ASSIGNMENT: Keeping pictures out, repeat the lines of the listing below exactly, starting at its first line and finishing with the one that holds "where they weren't".

····················

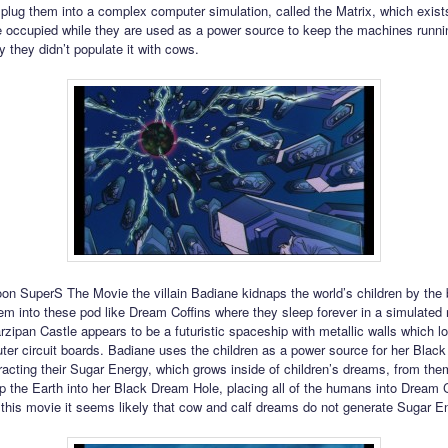
plug them into a complex computer simulation, called the Matrix, which exists
 occupied while they are used as a power source to keep the machines running
y they didn’t populate it with cows.
oon SuperS The Movie the villain Badiane kidnaps the world’s children by the 
em into these pod like Dream Coffins where they sleep forever in a simulated re
zipan Castle appears to be a futuristic spaceship with metallic walls which lo
ter circuit boards. Badiane uses the children as a power source for her Blac
racting their Sugar Energy, which grows inside of children’s dreams, from the
op the Earth into her Black Dream Hole, placing all of the humans into Dream C
 this movie it seems likely that cow and calf dreams do not generate Sugar E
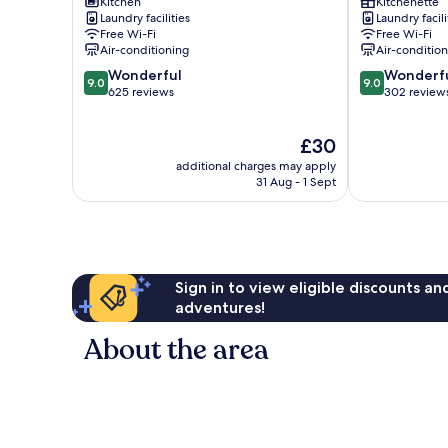
Suites
Kitchen
Castle
Kitchenette
Laundry facilities
Laundry facili
Minami
Central
Free Wi-Fi
Free Wi-Fi
Ward
Kyoto
Air-conditioning
Air-conditio
9.0
9.0
Wonderful
Wonderf
9.0
9.0
out
out
625 reviews
302 review
of
of
10,
10,
The
£30
Wonderful,
Wonderful,
price
625
302
additional charges may apply
is
reviews
reviews
31 Aug - 1 Sept
£30
Sign in to view eligible discounts a
adventures!
About the area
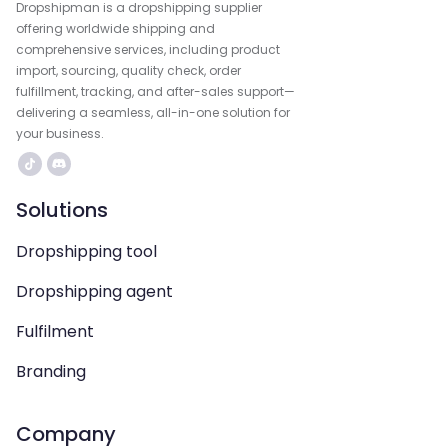
Dropshipman is a dropshipping supplier
offering worldwide shipping and
comprehensive services, including product
import, sourcing, quality check, order
fulfillment, tracking, and after-sales support—
delivering a seamless, all-in-one solution for
your business.
Solutions
Dropshipping tool
Dropshipping agent
Fulfilment
Branding
Company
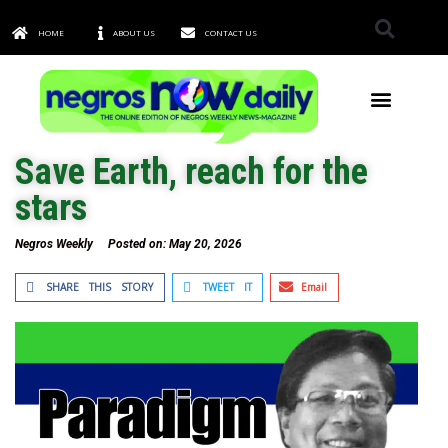
HOME
ABOUT US
CONTACT US
TOWNS & CITIES
Save Earth, reach for the
stars
Negros Weekly
Posted on:
May 20, 2026
SHARE THIS STORY
TWEET IT
Email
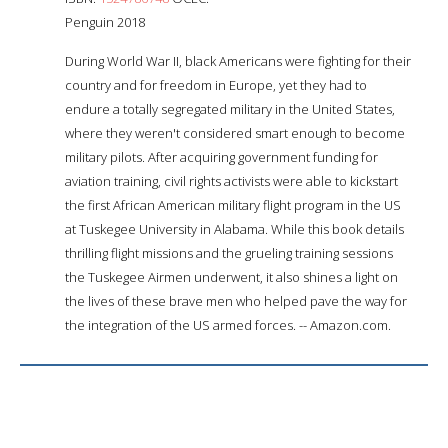
Penguin 2018
During World War II, black Americans were fighting for their
country and for freedom in Europe, yet they had to
endure a totally segregated military in the United States,
where they weren't considered smart enough to become
military pilots. After acquiring government funding for
aviation training, civil rights activists were able to kickstart
the first African American military flight program in the US
at Tuskegee University in Alabama. While this book details
thrilling flight missions and the grueling training sessions
the Tuskegee Airmen underwent, it also shines a light on
the lives of these brave men who helped pave the way for
the integration of the US armed forces. -- Amazon.com.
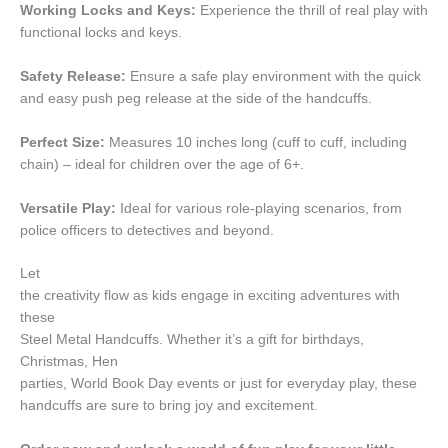
Working Locks and Keys:
Experience the thrill of real play with
functional locks and keys.
Safety Release:
Ensure a safe play environment with the quick
and easy push peg release at the side of the handcuffs.
Perfect Size:
Measures 10 inches long (cuff to cuff, including
chain) – ideal for children over the age of 6+.
Versatile Play:
Ideal for various role-playing scenarios, from
police officers to detectives and beyond.
Let
the creativity flow as kids engage in exciting adventures with
these
Steel Metal Handcuffs. Whether it’s a gift for birthdays,
Christmas, Hen
parties, World Book Day events or just for everyday play, these
handcuffs are sure to bring joy and excitement.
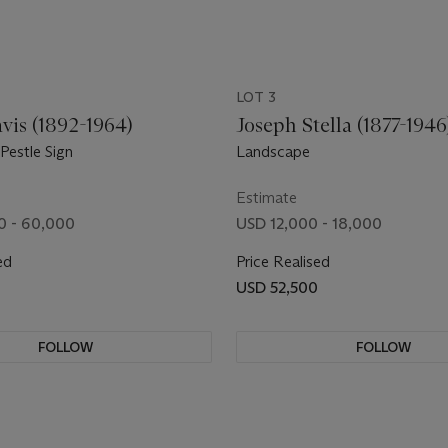
LOT 3
vis (1892-1964)
Joseph Stella (1877-1946
Pestle Sign
Landscape
Estimate
0 - 60,000
USD 12,000 - 18,000
ed
Price Realised
0
USD 52,500
FOLLOW
FOLLOW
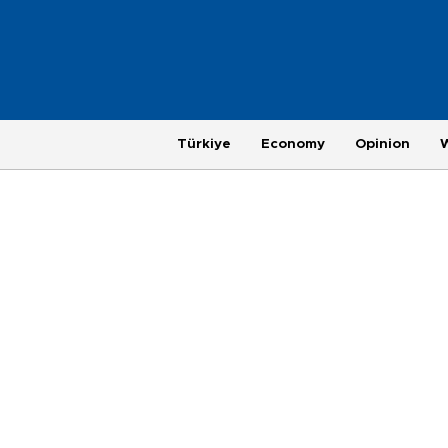
Türkiye
Economy
Opinion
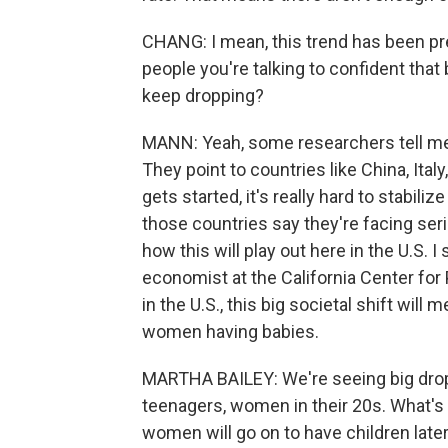
CHANG: I mean, this trend has been pre
people you're talking to confident that 
keep dropping?
MANN: Yeah, some researchers tell me t
They point to countries like China, Ita
gets started, it's really hard to stabiliz
those countries say they're facing ser
how this will play out here in the U.S. 
economist at the California Center for 
in the U.S., this big societal shift wil
women having babies.
MARTHA BAILEY: We're seeing big drops
teenagers, women in their 20s. What's 
women will go on to have children later o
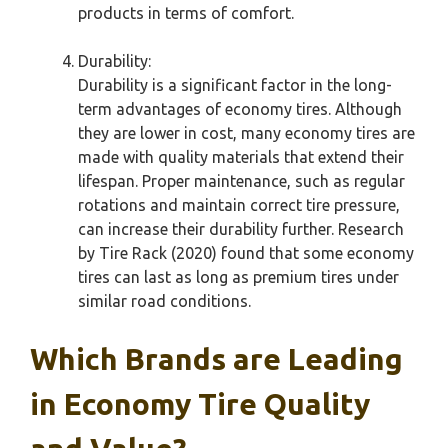
products in terms of comfort.
Durability:
Durability is a significant factor in the long-
term advantages of economy tires. Although
they are lower in cost, many economy tires are
made with quality materials that extend their
lifespan. Proper maintenance, such as regular
rotations and maintain correct tire pressure,
can increase their durability further. Research
by Tire Rack (2020) found that some economy
tires can last as long as premium tires under
similar road conditions.
Which Brands are Leading
in Economy Tire Quality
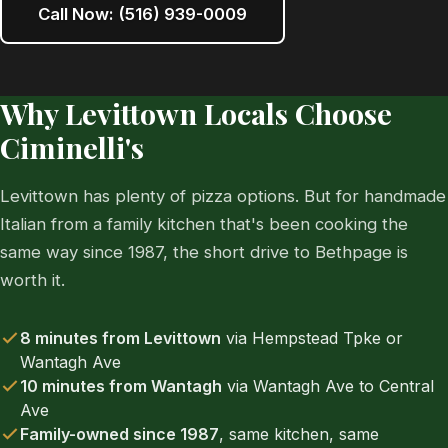
Call Now: (516) 939-0009
Why Levittown Locals Choose
Ciminelli's
Levittown has plenty of pizza options. But for handmade
Italian from a family kitchen that's been cooking the
same way since 1987, the short drive to Bethpage is
worth it.
8 minutes from Levittown
via Hempstead Tpke or
Wantagh Ave
10 minutes from Wantagh
via Wantagh Ave to Central
Ave
Family-owned since 1987
, same kitchen, same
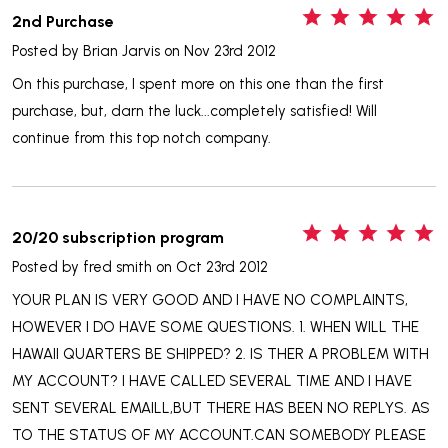
5
2nd Purchase
Posted by
Brian Jarvis
on Nov 23rd 2012
On this purchase, I spent more on this one than the first
purchase, but, darn the luck...completely satisfied! Will
continue from this top notch company.
5
20/20 subscription program
Posted by
fred smith
on Oct 23rd 2012
YOUR PLAN IS VERY GOOD AND I HAVE NO COMPLAINTS,
HOWEVER I DO HAVE SOME QUESTIONS. 1. WHEN WILL THE
HAWAII QUARTERS BE SHIPPED? 2. IS THER A PROBLEM WITH
MY ACCOUNT? I HAVE CALLED SEVERAL TIME AND I HAVE
SENT SEVERAL EMAILL,BUT THERE HAS BEEN NO REPLYS. AS
TO THE STATUS OF MY ACCOUNT.CAN SOMEBODY PLEASE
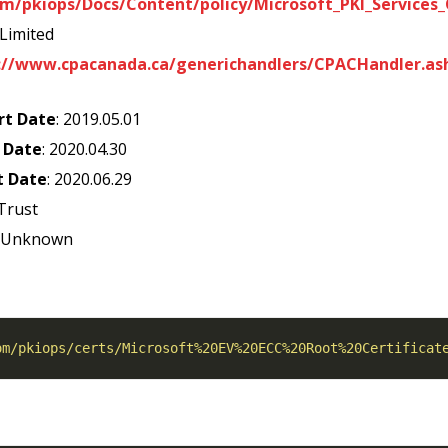
m/pkiops/Docs/Content/policy/Microsoft_PKI_Services_C
 Limited
://www.cpacanada.ca/generichandlers/CPACHandler.as
rt Date
: 2019.05.01
 Date
: 2020.04.30
t Date
: 2020.06.29
Trust
: Unknown
om/pkiops/certs/Microsoft%20EV%20ECC%20Root%20Certificat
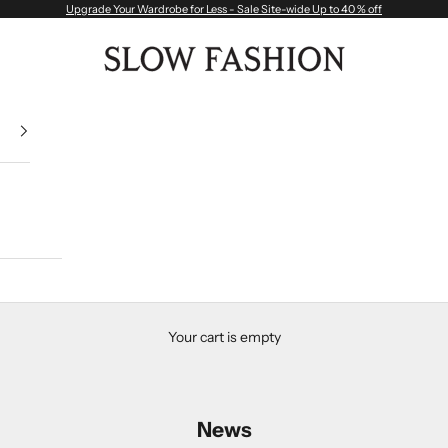
Upgrade Your Wardrobe for Less - Sale Site-wide Up to 40 % off
Slow Fashion
Your cart is empty
News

····················

RESULT BELOW:
plug them into a complex computer simulation, called the Matrix, which exists
 occupied while they are used as a power source to keep the machines running
y they didn’t populate it with cows.
oon SuperS The Movie the villain Badiane kidnaps the world’s children by the 
em into these pod like Dream Coffins where they sleep forever in a simulated re
zipan Castle appears to be a futuristic spaceship with metallic walls which lo
ter circuit boards. Badiane uses the children as a power source for her Blac
racting their Sugar Energy, which grows inside of children’s dreams, from the
op the Earth into her Black Dream Hole, placing all of the humans into Dream C
 this movie it seems likely that cow and calf dreams do not generate Sugar E
Suites
Kitchen
Castle
Kitchenette
Laundry facilities
Laundry facili
Minami
Central
Free Wi-Fi
Free Wi-Fi
Ward
Kyoto
Air-conditioning
Air-conditio
9.0
9.0
Wonderful
Wonderf
9.0
9.0
out
out
625 reviews
302 review
of
of
10,
10,
The
£30
Wonderful,
Wonderful,
price
625
302
additional charges may apply
is
reviews
reviews
31 Aug - 1 Sept
£30
Sign in to view eligible discounts a
adventures!
About the area
Dropshipman is a dropshipping supplier
offering worldwide shipping and
comprehensive services, including product
import, sourcing, quality check, order
fulfillment, tracking, and after-sales support—
delivering a seamless, all-in-one solution for
your business.
Solutions
Dropshipping tool
Dropshipping agent
Fulfilment
Branding
Company
HOME
ABOUT US
CONTACT US
TOWNS & CITIES
Save Earth, reach for the
stars
Negros Weekly
Posted on:
May 20, 2026
SHARE THIS STORY
TWEET IT
Email
Penguin 2018
During World War II, black Americans were fighting for their
country and for freedom in Europe, yet they had to
endure a totally segregated military in the United States,
where they weren't considered smart enough to become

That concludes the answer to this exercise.